Members of the NRMLA executive staff met with Karin Hill, Director of the Office of Single Family Program Development and other staff members at the Department of Housing and Urban Development (HUD) to discuss the financial assessment of HECM borrowers and other issues related to the program.
In conjunction with discussing the potential financial assessment of HECM borrower's ability to maintain their tax and insurance payment obligations, NRMLA Executive Vice President Steve Irwin submitted a letter to Director Hill that detailed the organization's recommendation on the structure of the assessment.
NRMLA expressed ongoing support for the concept of a rule that will require lenders to perform a financial assessment of HECM applicants, prior to both approval and closing.
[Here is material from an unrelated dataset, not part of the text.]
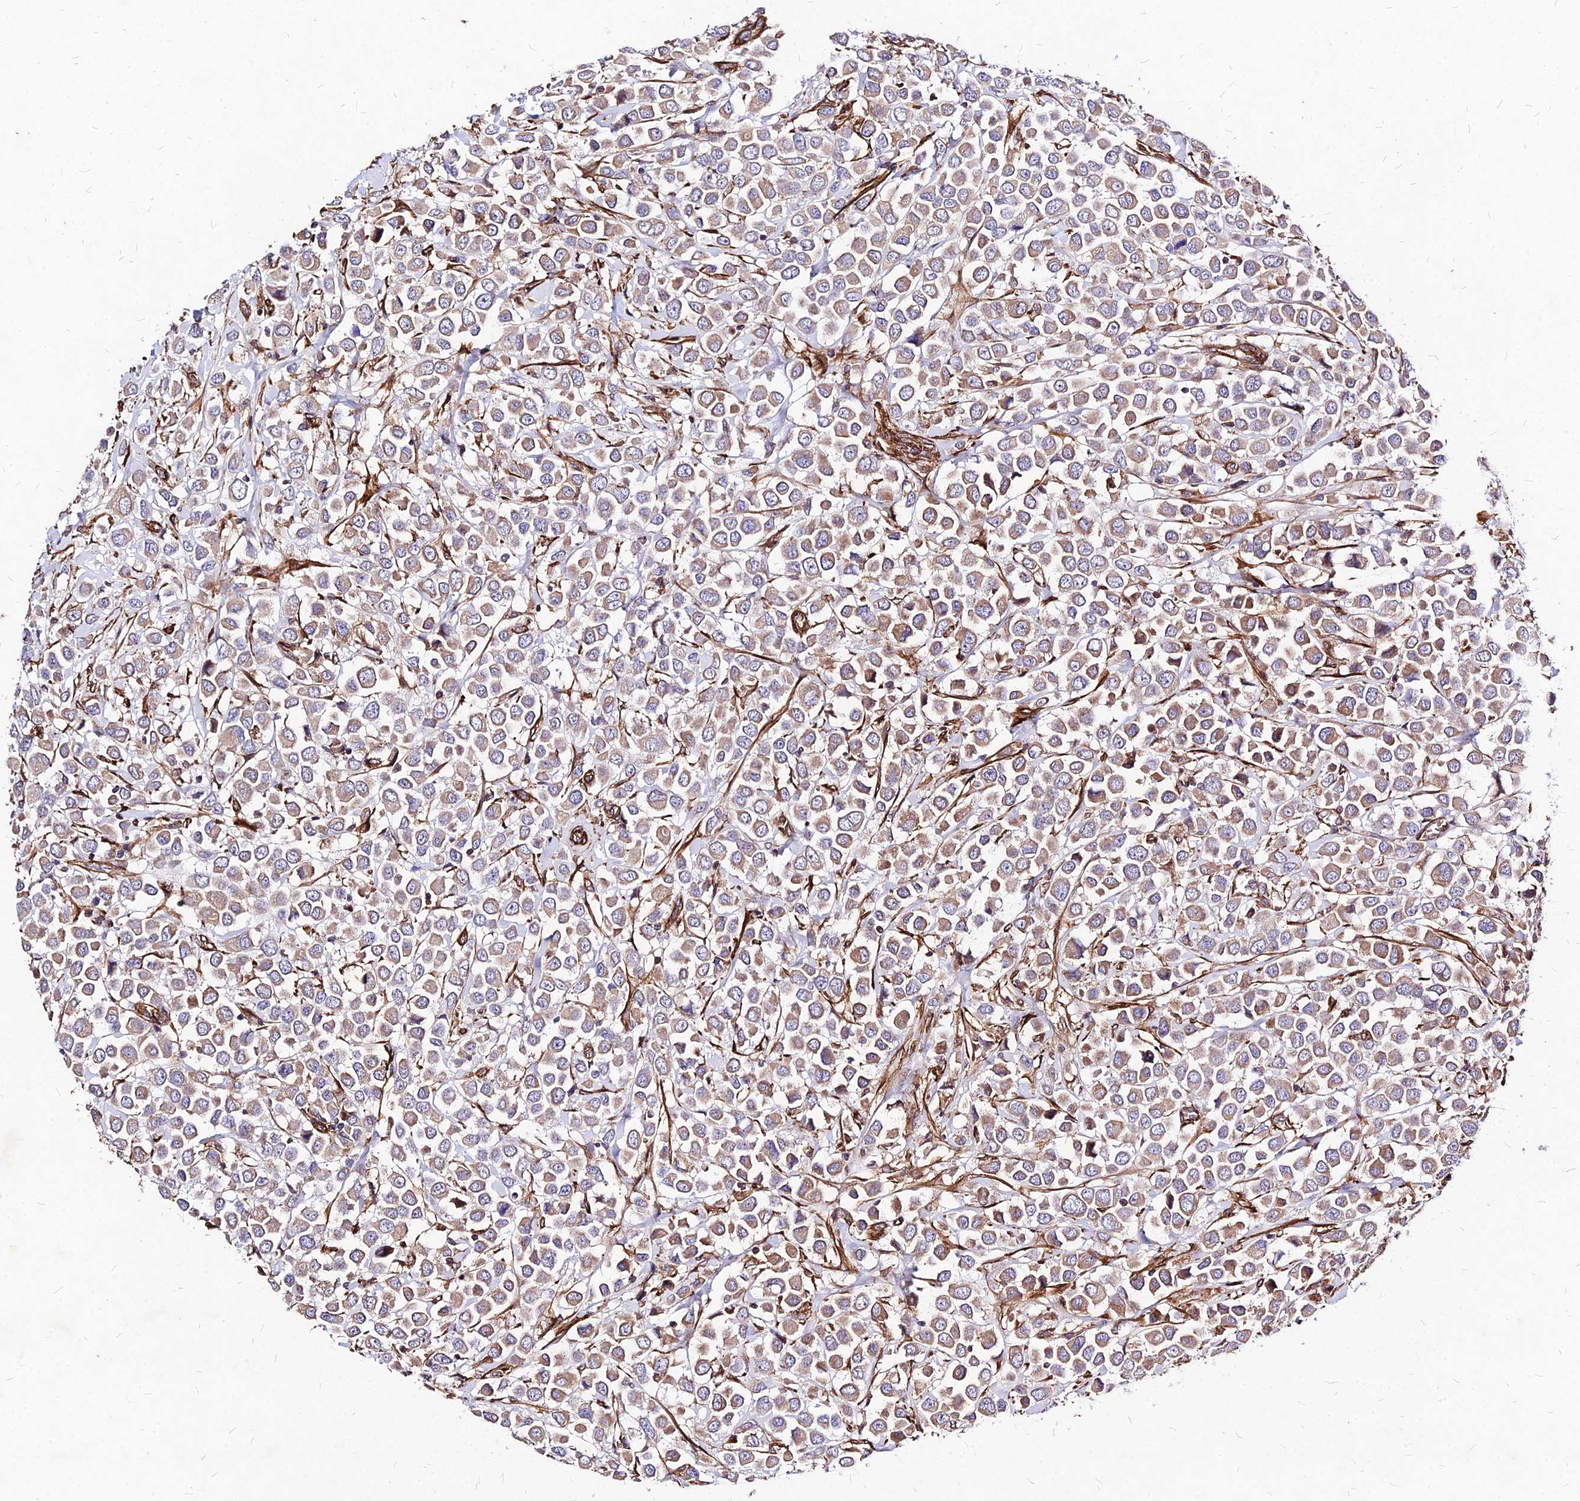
{"staining": {"intensity": "moderate", "quantity": ">75%", "location": "cytoplasmic/membranous"}, "tissue": "breast cancer", "cell_type": "Tumor cells", "image_type": "cancer", "snomed": [{"axis": "morphology", "description": "Duct carcinoma"}, {"axis": "topography", "description": "Breast"}], "caption": "Protein expression by immunohistochemistry exhibits moderate cytoplasmic/membranous positivity in approximately >75% of tumor cells in breast cancer (intraductal carcinoma).", "gene": "EFCC1", "patient": {"sex": "female", "age": 61}}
The assessment should determine the borrower's capacity for making their homeowner tax and insurance payments. For borrowers who do not meet minimum criteria, lenders should be permitted to mandate set asides for taxes and insurance, and/or limit the borrower's payment plan option.
The minimum standard NRMLA proposes that lenders document the borrower's debt-to-cash flow ratio that would result from the completing the HECM loan. Borrower's with a 50% or lower ratio, would be given a pass and require no further evaluation. Borrower's with a ratio exceeding 50% would then require further assessment to determine the best option for ensuring that the borrower's obligations are maintained.
A borrower who does not pass the ratio test, lenders would then need to evaluate the borrower's history of delinquencies related to property charges. Those with a positive history of making their payments could then be required to accept a term or modified term payment plan sufficient to supplement their income to reach the 50% standard. Those with a history of delinquencies related to property charges would then be required to have a set aside sufficient to pay the property taxes for the estimated life expectancy of the youngest borrower as detailed in the TALC.
Additionally, lenders would be given the ability to decline a loan should they determine that the borrower, even with the HECM proceeds, does not have the financial capacity to sustain their payment obligations.
In order to compensation for the additional time required to perform the financial assessment, NRMLA recommends that lenders be allowed to charge a reasonable and customary underwriting fee not to exceed $500.
This proposal represents the most detailed information provided regarding a potential rule for the financial assessment of a HECM borrower's ability to maintain their property tax and insurance obligations. The goal is to mitigate credit risk and stress on the FHA insurance fund related to tax and insurance defaults. HUD has yet to set a timetable for issuing new rules regarding this issue and whether such a rule change would require legislative action to amend the HECM statute.